I've always been a sucker for a good wood smoke fragrance, which is what I took Fendi to be. I had no idea what was actually in it. I only knew they sold it in the women's department, and that I loved it beyond reason. Now I know the pyramid: cardamom, coriander, bergamot, mandarin, laurel leaves, lily-of-the-valley, geranium, cypress, cedar, moss, labdanum, tonka. What's most remarkable about this incredibly potent perfume--potent even among its eighties sisters--is how devoid of floral notes it is. What, even then, made it feminine? It has less florals than most of today's men's colognes. Dior Homme is far more floral than Fendi, but so are less overtly flowery male fragrances.
Smelling Fendi now, years after first purchasing it, I'm able to examine it a lot more closely, a little more out in the open, and I realize it really isn't a wood smoke fragrance either, not officially, not exactly. It smells leathery, with incense undertones, a pronounced herbal influence, and spices. The spices, of course, aren't polite. Cardamom gives Fendi a piercing, camphorous quality, a touch of resinous warmth; coriander magnifies the combustibility, reinforcing the overall terpenoid character.
As it turns out, Fendi has a lot more in common with masculines than feminines, a disposition signaled by the advertisement, which depicted a woman snuggling up to Michelangelo's David, perhaps her inner male. Fendi is closer to aromatic fragrances like Kouros (geranium, coriander, laurel), Trussardi (laurel, geranium, tonka, landanum), and Paco Rabanne (tonka, geranium, laurel) than Poison, Giorgio, or Paris. Several years later, Fendi would affirm this by producing Fendi Uomo, a more officially masculine variation on the women's fragrance, close enough in spirit that the two might as well have been brothers.

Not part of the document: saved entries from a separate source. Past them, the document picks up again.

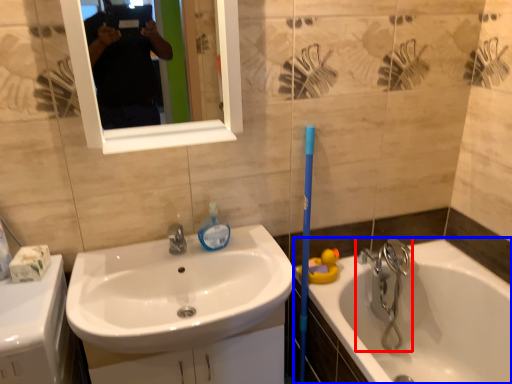
Question: Which of the following is the closest to the observer, tap (highlighted by a red box) or bathtub (highlighted by a blue box)?

Choices:
 (A) tap
 (B) bathtub

Answer: (B)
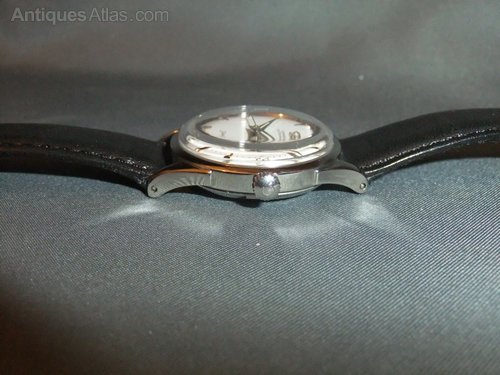
Image resolution: width=500 pixels, height=375 pixels. I want to click on glass, so click(x=263, y=126).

Both EDT and EDP require a light touch. Fendi EDP is a little less overtly smoky to my nose, but the dry down comes very close to what you get in the EDT. Both have off the chart longevity. Comparisons have been made to balsamic orientals like Youth Dew, Bal a Versailles, and Opium, but Fendi is nowhere close to keeping that company. It has no fruity embellishments and, as mentioned, no discernible floral backbone. Granted, Youth Dew is no delicate flower itself, but Fendi is butcher still, and maybe even ahead of its time. Ten years younger, it relates very clearly to the original Comme des Garçons by Marc Buxton (geranium, cardamom, coriander, nutmeg, labdanum, cedarwood) and it has more than a little in common with Comme des Garçons 2 Man, as well, also by Buxton. Michael Edwards classifies Fendi as a floral chypre, which seems a bit of a stretch. Still, though not listed, oakmoss is in the basenotes, and lily of the valley IS, after all, a flower. Fendi is still available online. I would love to know who created it.